In my area 1996 was better than this year as far as I can tell. We'll see when the corn comes off. Not much of that going to be happening this week. :roll:

I have a coworker that is a landowner out in the Beulah area. He said bird numbers are about the same as last year and there were A LOT more hunters out there this year. For your sake you better have some private land lined up or you will have to get to the public stuff at 0100 in the morning. That is not an exageration either.

Have fun. :beer:


----------



## HUNTNFISHND (Mar 16, 2004)

I felt like Jiffy and Horsager when I first came to this site too. I think we all know how it feels to get crowded and lose some of "our" favorite spots to other hunters. However, I have come to realize that it's better to offer some of these newbies some sound advice rather then seeing them turn to a g/o or some other PTP operation. That will only hurt all of us in the long run. I have turned to PM'ing info.

My :2cents: !


----------



## Burly1 (Sep 20, 2003)

Beulah area: Bird population is similar to last year, in most spots. The P.L.O.T.S. and other public areas that hold birds (not all do) are getting piss pounded on a daily basis by both locals, and those that come from Minot and Bismarck areas. Starting next weekend, we'll see a lot of vehicles from Wisconsin and Minnesota parked at the public access areas (historical fact). Coming at the end of the month, you will likely find a few less hunters, but the birds will be drastically thinned. If you hunt hard and long, with good dogs, you will certainly get some action. There are some landowners that will grant access, if their family members and friends are not hunting that day. Middle of the week would be the best bet for a friendly reception. If you are a road hunter (not saying so, just covering the bases) you might as well spend the gas money on a trip to Vegas.
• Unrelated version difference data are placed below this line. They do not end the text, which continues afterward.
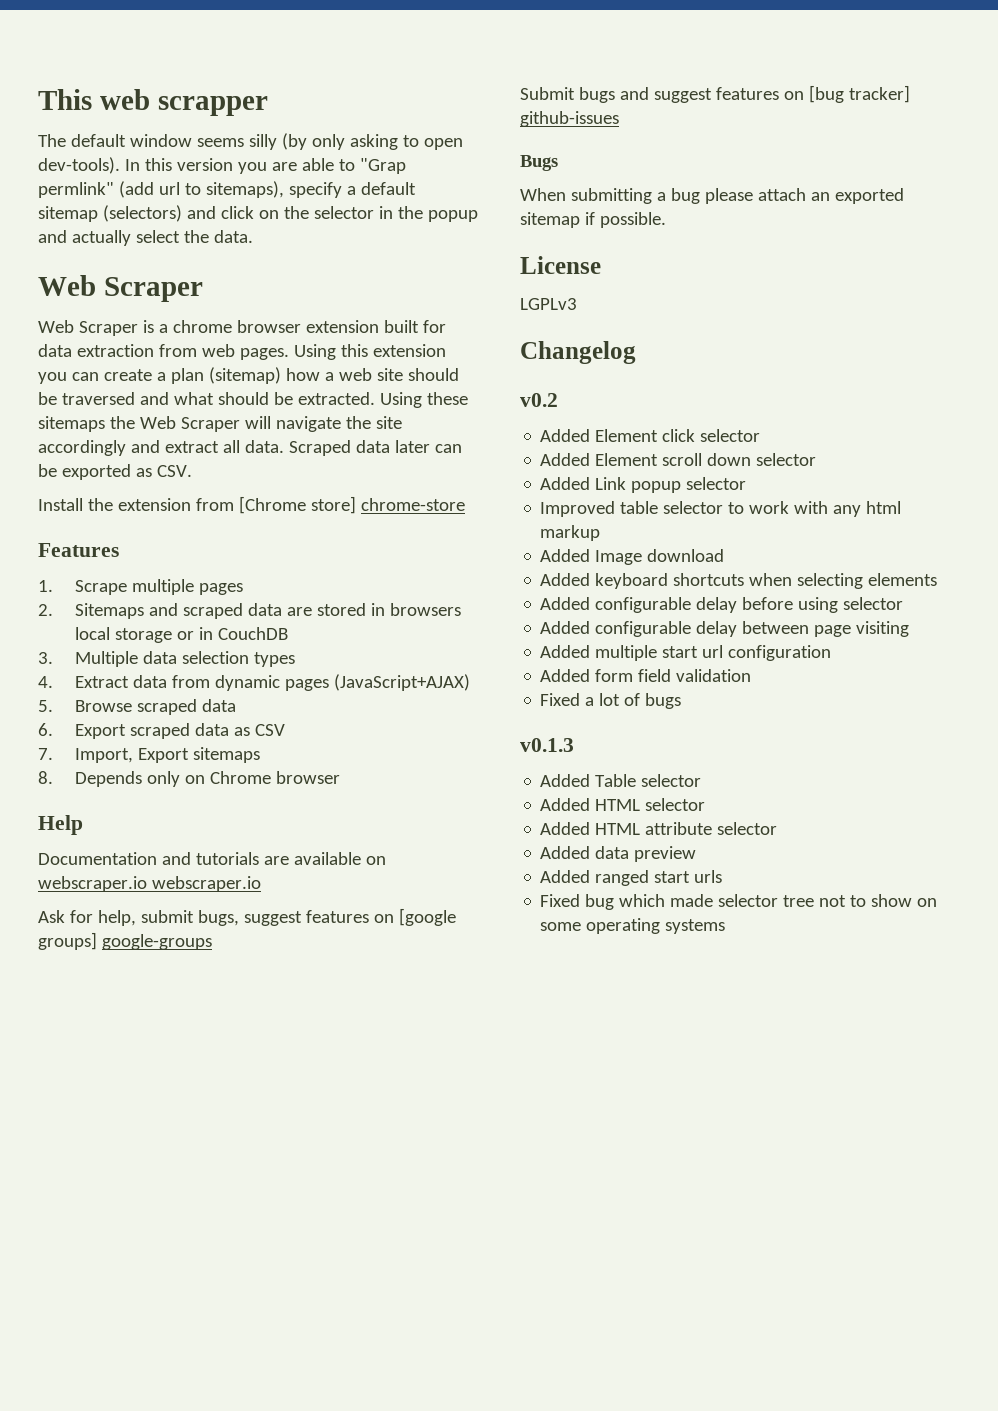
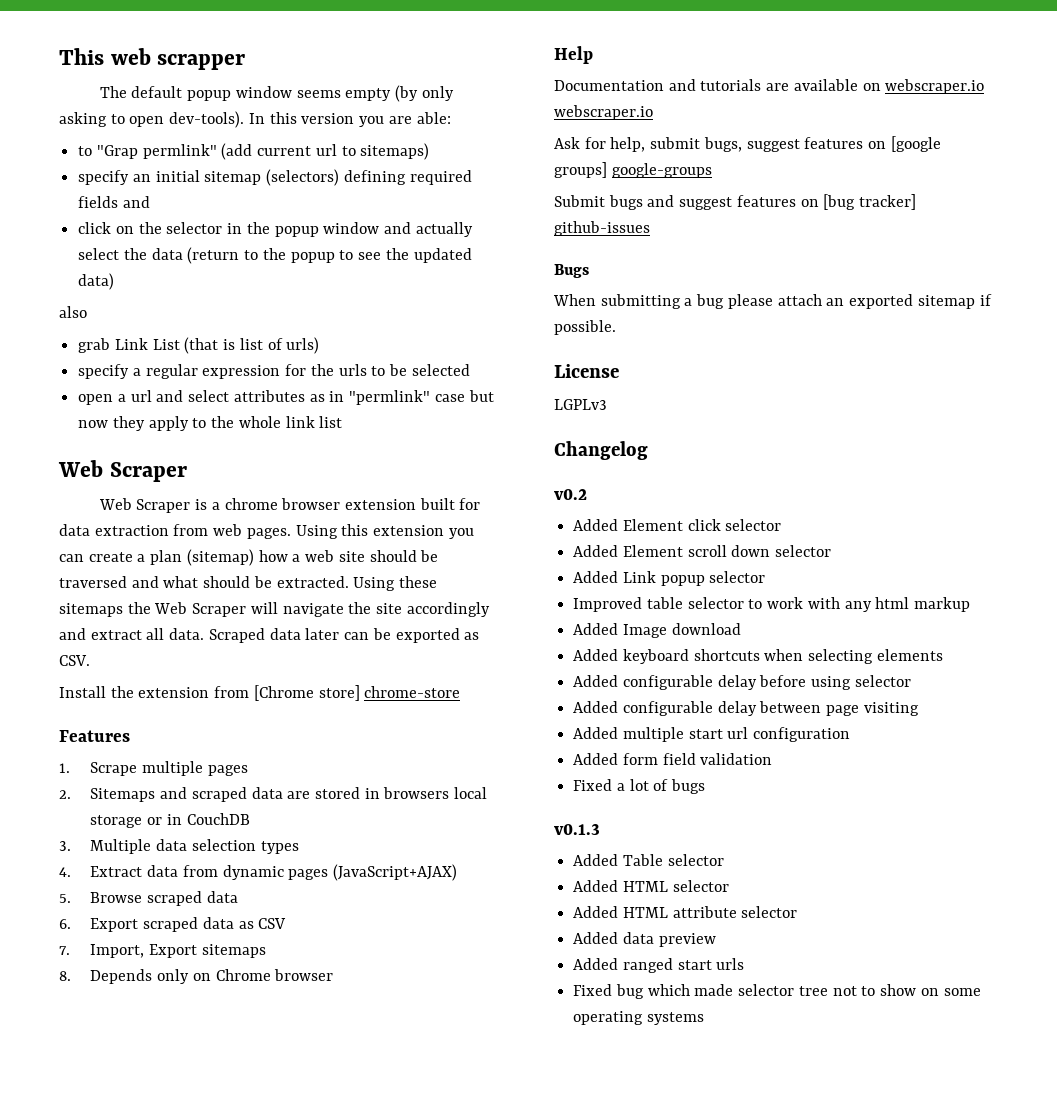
(126, 140) none -> [187,90,232,101] popup
[248,134,277,150] silly -> [345,88,392,101] empty
[301,158,334,171] able -> [416,112,451,124] able: //
(154, 189) none -> [257,146,312,156] current
[205,181,416,198] [38,205,216,222] sitemaps), specify a default sitemap (selectors) and -> [360,143,430,160] [78,169,472,186] [78,196,150,208] sitemaps) // specify an initial sitemap (selectors) defining required fields and //
(478, 216) none -> [323,222,380,234] window
[213,230,253,243] data. -> [151,247,472,264] [78,273,115,290] [59,306,87,318] [78,337,320,354] [78,364,470,379] [78,390,494,405] [78,416,343,431] data (return to the popup to see the updated data) // also // grab Link List (that is list of urls) // specify a regular expression for the urls to be selected // open a url and select attributes as in "permlink" case but now they apply to the whole link list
After reading what I have written here, ironically, this could all be true for almost anywhere in the state. Simply substitute the nearest population centers for Minot and Bismarck. Freelancing ain't what it used to be, that's a fact.
Good luck,
Burl


----------



## mmartin (Oct 12, 2007)

thanks chris, I felt the same way as bird2007. was getting some smart a## comments from a couple of people. I don't know if its cause we are from out of state or new posters. I've been coming to this sight for awhile and for information and have learned a lot. thanks


----------



## nodakoutdoors.com (Feb 27, 2002)

HUNTNFISHND said:


> I felt like Jiffy and Horsager when I first came to this site too. I think we all know how it feels to get crowded and lose some of "our" favorite spots to other hunters. However, I have come to realize that it's better to offer some of these newbies some sound advice rather then seeing them turn to a g/o or some other PTP operation. That will only hurt all of us in the long run. I have turned to PM'ing info.
> 
> My :2cents: !


I understand both sides and believe me it's not easy to find a happy medium. But some people feel it's necessary to take on that responsibility by insulting everyone who asks a question that they don't like. And it is those people that bring the forum down with their attitude.
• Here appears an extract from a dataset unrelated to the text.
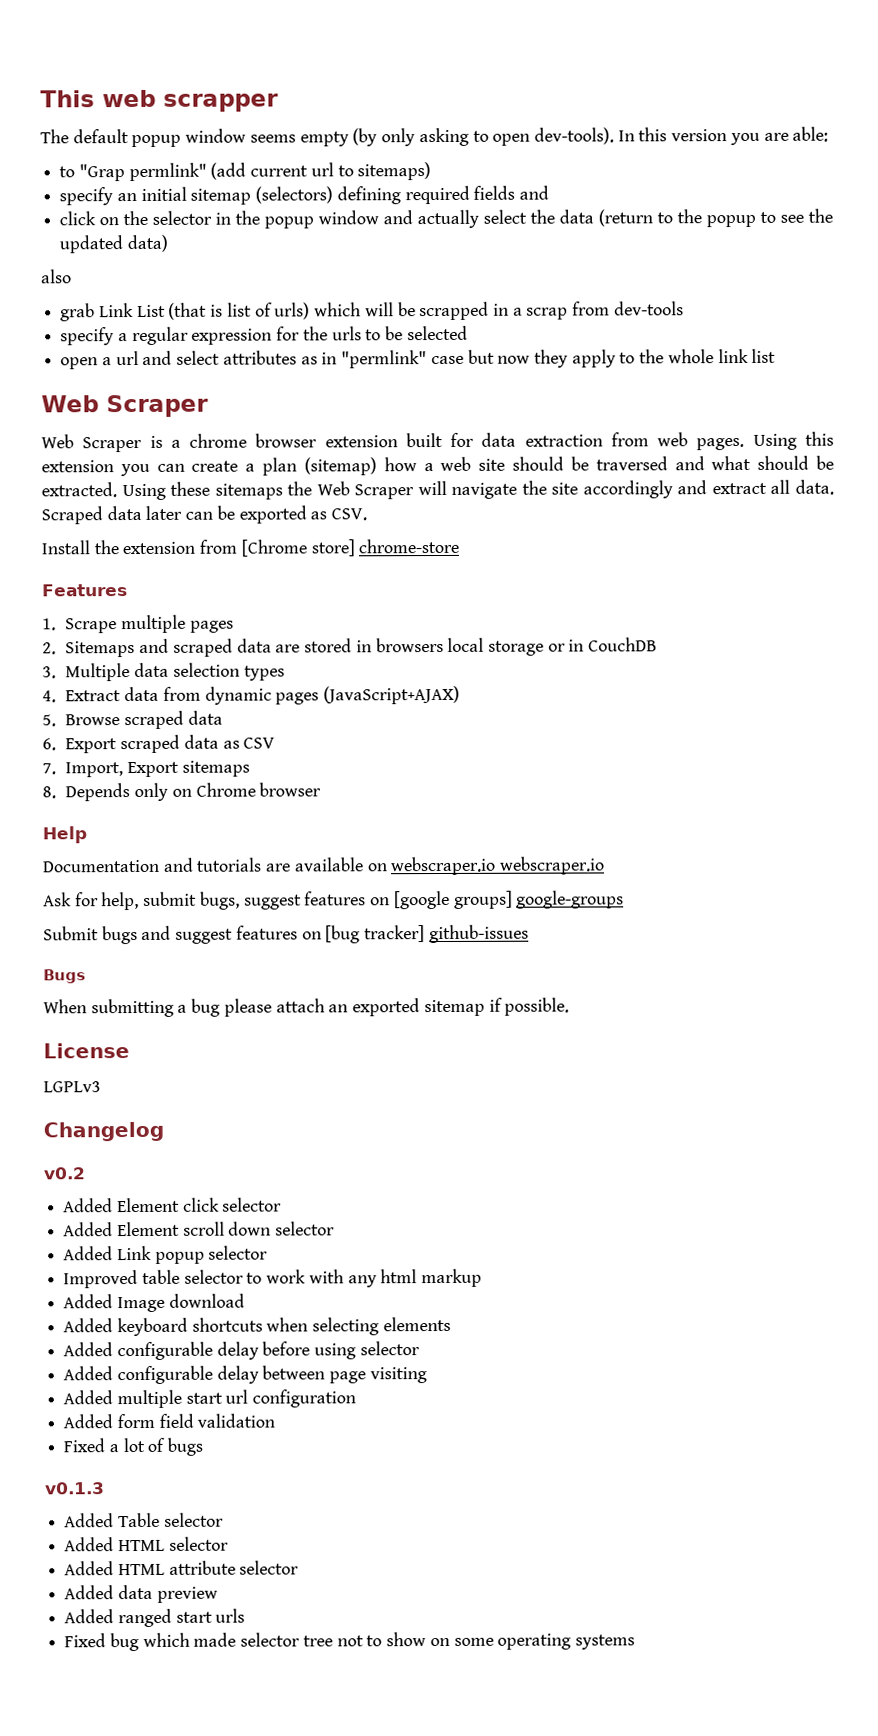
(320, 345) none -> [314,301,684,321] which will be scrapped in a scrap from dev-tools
If you don't like what's going on in the state of hunting, take that energy to the legislature every other winter. It's no secret that the majority of hunters do nothing come legislative session time.

If anyone has a problem with site rules, please PM me...I'll consider this matter closed.


----------



## ndm (Jul 22, 2007)

Please don't boot two of the most knowledgable posters you have. It is refreshing to read some posts on firearms and reloading that are experienced based as opposed to the gun writer/sales bs that is common on this site. Most people are smart enough to be able to determine the difference between sarcasm and the truth.


----------



## Rick Acker (Sep 26, 2002)

ndm said:


> Please don't boot two of the most knowledgable posters you have. It is refreshing to read some posts on firearms and reloading that are experienced based as opposed to the gun writer/sales bs that is common on this site. Most people are smart enough to be able to determine the difference between sarcasm and the truth.


Boy, some people just don't get it. It doesn't matter how knowledgable or how clever your posting skills are. If you are going to talk down to people or be rude. You will be gone.


----------